I was competitive (not professional, but I played with, against, and around pros) in FPS in the early days of competitive console shooters. Cheating was so rampant that people over a certain ranking were automatically considered cheaters. I would say the top 5 percent of ranked players were cheaters in some games and it was not subtle. You knew immediately who was cheating, but there usually wasn’t much you could do because there wasn’t usually any kind of reporting function or if it exsisted it was limited and not very effective.
> Those display frames are then run through a computer vision-based object detection algorithm like You Only Look Once (YOLO) that has been trained to find human-shaped enemies in the image (or at least in a small central portion of the image near the targeting reticle).

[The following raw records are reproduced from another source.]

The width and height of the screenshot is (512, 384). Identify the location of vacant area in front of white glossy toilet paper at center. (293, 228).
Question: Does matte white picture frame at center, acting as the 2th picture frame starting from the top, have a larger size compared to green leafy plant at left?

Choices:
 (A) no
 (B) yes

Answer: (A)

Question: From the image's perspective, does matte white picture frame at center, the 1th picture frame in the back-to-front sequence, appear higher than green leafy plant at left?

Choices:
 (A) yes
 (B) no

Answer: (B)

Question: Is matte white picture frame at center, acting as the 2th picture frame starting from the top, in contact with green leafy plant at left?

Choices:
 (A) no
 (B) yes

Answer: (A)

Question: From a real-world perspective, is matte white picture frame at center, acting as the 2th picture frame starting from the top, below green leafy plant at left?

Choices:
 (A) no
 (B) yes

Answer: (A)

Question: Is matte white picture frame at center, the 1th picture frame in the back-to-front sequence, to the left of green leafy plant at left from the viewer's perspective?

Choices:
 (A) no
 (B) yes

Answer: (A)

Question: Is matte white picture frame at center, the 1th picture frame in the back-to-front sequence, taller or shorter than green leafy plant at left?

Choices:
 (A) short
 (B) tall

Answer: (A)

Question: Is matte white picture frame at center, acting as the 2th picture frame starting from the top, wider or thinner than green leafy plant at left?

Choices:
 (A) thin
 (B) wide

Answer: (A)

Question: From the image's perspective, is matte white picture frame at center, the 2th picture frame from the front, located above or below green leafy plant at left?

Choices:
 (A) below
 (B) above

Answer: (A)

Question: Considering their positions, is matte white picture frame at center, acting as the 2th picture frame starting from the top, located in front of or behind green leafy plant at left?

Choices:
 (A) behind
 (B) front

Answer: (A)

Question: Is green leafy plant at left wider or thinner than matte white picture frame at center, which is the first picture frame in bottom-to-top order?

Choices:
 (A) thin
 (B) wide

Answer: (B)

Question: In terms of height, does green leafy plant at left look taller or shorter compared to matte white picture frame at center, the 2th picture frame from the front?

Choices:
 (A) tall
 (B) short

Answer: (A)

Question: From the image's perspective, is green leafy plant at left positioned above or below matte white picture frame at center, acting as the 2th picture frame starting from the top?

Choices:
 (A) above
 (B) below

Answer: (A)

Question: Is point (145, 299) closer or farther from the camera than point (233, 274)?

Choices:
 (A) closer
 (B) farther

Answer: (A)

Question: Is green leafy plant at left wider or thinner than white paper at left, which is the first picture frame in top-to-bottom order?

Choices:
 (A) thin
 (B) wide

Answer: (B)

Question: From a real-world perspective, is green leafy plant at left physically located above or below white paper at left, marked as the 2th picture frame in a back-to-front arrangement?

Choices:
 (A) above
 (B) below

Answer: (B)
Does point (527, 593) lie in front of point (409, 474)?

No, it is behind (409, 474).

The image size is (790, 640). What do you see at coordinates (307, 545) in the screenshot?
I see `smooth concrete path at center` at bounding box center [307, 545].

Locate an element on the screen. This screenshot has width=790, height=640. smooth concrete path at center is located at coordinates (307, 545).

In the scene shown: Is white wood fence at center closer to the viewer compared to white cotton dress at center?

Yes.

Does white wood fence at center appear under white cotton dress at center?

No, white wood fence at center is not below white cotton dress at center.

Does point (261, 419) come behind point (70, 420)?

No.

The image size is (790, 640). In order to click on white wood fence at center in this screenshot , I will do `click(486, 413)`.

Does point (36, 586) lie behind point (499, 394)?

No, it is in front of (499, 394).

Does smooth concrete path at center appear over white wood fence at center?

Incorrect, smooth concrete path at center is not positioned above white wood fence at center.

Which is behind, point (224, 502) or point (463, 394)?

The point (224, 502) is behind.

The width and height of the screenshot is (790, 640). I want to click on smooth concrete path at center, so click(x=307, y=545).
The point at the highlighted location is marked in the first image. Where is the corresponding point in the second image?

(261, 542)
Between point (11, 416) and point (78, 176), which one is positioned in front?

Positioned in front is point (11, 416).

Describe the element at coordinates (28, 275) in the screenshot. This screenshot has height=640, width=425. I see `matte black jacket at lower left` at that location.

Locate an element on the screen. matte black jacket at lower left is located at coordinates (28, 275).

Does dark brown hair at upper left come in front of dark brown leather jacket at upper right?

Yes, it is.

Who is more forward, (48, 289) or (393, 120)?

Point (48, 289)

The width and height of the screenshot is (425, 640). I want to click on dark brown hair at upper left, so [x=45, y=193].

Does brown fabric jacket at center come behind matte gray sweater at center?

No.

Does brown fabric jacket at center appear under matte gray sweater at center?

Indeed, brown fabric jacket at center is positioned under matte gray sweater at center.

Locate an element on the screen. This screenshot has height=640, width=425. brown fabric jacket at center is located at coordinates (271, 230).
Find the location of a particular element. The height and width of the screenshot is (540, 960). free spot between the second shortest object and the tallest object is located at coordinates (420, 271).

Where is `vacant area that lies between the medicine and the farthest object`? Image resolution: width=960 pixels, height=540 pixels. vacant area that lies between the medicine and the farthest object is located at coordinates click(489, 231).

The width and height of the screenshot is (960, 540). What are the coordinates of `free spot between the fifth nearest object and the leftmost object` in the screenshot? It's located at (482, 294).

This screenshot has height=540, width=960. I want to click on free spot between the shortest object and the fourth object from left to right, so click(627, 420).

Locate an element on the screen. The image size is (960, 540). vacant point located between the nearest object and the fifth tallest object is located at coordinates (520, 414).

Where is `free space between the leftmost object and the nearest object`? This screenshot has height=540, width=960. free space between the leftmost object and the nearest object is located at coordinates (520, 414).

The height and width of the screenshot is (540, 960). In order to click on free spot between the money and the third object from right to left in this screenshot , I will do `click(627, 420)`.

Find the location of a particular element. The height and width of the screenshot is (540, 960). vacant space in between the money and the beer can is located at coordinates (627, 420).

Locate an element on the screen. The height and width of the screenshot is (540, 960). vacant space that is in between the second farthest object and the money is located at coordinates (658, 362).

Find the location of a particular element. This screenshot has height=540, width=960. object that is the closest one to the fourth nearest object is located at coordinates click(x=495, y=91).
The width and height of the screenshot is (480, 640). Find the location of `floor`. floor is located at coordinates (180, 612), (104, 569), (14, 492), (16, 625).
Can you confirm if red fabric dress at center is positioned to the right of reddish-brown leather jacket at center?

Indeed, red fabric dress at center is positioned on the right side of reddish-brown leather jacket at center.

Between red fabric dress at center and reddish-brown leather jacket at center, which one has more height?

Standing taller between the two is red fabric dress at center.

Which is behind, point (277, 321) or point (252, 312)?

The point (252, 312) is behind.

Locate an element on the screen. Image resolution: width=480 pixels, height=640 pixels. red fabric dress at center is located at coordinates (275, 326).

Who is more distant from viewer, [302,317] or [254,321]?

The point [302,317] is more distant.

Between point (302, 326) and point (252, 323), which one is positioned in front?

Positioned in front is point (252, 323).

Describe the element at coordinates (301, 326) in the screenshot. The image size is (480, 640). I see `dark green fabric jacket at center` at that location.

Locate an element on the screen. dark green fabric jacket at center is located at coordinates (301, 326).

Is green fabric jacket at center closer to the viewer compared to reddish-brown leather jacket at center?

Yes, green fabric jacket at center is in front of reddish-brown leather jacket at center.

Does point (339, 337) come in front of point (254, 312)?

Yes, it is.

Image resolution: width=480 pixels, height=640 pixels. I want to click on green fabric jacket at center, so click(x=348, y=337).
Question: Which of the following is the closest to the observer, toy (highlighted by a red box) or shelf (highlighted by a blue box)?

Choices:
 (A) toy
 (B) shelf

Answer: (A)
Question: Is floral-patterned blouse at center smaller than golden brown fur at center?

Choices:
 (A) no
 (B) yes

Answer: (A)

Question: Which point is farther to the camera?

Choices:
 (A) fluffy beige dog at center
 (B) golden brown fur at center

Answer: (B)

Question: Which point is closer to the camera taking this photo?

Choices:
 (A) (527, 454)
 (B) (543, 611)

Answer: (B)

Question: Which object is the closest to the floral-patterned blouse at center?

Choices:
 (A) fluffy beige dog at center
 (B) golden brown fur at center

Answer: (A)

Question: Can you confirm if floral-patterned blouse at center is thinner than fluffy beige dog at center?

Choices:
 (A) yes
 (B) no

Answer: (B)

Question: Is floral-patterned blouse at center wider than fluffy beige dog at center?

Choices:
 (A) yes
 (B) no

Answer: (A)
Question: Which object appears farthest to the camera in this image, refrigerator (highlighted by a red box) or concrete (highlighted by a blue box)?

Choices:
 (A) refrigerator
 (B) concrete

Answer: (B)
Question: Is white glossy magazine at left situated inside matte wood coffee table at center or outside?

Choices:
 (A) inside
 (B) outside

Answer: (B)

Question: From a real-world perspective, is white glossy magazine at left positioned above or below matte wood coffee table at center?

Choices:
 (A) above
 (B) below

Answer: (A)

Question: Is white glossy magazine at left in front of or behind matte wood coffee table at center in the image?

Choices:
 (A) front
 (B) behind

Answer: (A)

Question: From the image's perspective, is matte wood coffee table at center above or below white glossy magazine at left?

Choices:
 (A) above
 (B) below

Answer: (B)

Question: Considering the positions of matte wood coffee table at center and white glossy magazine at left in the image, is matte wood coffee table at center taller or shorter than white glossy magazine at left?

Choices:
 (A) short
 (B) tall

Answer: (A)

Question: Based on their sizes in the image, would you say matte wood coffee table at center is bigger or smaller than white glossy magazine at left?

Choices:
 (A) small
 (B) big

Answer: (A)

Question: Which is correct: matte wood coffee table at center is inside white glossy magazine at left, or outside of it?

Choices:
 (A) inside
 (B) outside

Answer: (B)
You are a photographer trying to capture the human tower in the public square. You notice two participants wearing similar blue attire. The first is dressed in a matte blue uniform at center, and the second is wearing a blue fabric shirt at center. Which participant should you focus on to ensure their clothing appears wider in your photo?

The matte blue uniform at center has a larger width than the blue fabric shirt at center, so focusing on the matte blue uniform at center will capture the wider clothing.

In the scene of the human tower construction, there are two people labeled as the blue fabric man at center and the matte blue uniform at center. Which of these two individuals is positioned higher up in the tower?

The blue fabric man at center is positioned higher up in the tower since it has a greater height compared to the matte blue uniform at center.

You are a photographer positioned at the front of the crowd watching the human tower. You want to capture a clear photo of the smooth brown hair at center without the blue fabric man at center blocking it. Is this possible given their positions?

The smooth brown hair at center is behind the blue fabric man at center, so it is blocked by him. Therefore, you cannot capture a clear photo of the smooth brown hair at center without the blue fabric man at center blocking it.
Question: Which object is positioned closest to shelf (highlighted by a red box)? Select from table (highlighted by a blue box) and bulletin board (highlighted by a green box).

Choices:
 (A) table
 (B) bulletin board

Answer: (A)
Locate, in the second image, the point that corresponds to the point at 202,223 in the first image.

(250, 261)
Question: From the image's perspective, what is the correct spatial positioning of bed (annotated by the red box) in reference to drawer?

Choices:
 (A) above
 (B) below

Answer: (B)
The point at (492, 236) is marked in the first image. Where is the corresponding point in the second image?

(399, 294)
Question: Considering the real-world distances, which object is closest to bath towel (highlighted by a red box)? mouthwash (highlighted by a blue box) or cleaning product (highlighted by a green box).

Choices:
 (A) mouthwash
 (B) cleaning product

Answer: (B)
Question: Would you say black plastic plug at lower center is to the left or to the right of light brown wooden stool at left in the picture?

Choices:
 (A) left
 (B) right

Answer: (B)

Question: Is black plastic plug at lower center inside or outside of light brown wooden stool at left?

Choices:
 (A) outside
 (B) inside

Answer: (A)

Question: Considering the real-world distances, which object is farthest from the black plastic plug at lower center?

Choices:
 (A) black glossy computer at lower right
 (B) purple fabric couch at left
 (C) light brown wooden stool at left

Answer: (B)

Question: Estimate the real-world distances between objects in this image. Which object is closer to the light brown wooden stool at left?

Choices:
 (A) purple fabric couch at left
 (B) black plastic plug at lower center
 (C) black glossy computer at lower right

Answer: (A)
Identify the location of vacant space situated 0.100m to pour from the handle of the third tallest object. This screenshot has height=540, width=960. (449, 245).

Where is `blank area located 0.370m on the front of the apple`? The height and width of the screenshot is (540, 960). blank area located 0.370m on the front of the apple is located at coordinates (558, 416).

I wonder how well would these pre-trained networks work in a real-life automated turret.
There are cheats that read the RAM via DMA device, so there is no need to use video signal. They also modify mouse movements via RPI kit that injects between the mouse and PC.
Name one game that a human is better at than a trained NN. Starcraft 2, chess, go, Dota 2, have all been shown that AI wins. If a game is digital, AI will win after sufficient modeling. I don't think any of that negates the merit of the games themselves for human play.
4X games are not especially complex, so I find it hard to believe they are an exception. More likely no one has bothered to train a good NN on that kind of game.
In my experience as a game developer that has had to spend a fair amount of time dealing with cheaters I've seen that the most effective way to deal with them is to make a more interesting game.
What I find depressing about this article is not the length people will go to cheat but that people are still interested in the same competitive FPS formula.
Just record video of your screen, with your hands, and record movements of your mouse. It's enough to reproduce movements, measure reaction, and match them with game replay.
These cheat tools could apparently be tuned to give extremely subtle advantages to players. Still, over a long enough time period the tool would eventually do something inexplicable enough by normal beahviour to give the player away. I haven't exactly kept up with competitive FPS in years now, however it doesn't seem hard to make aimbots that work well, it seems very difficult though to make ones that consistently appear natural to a trained eye.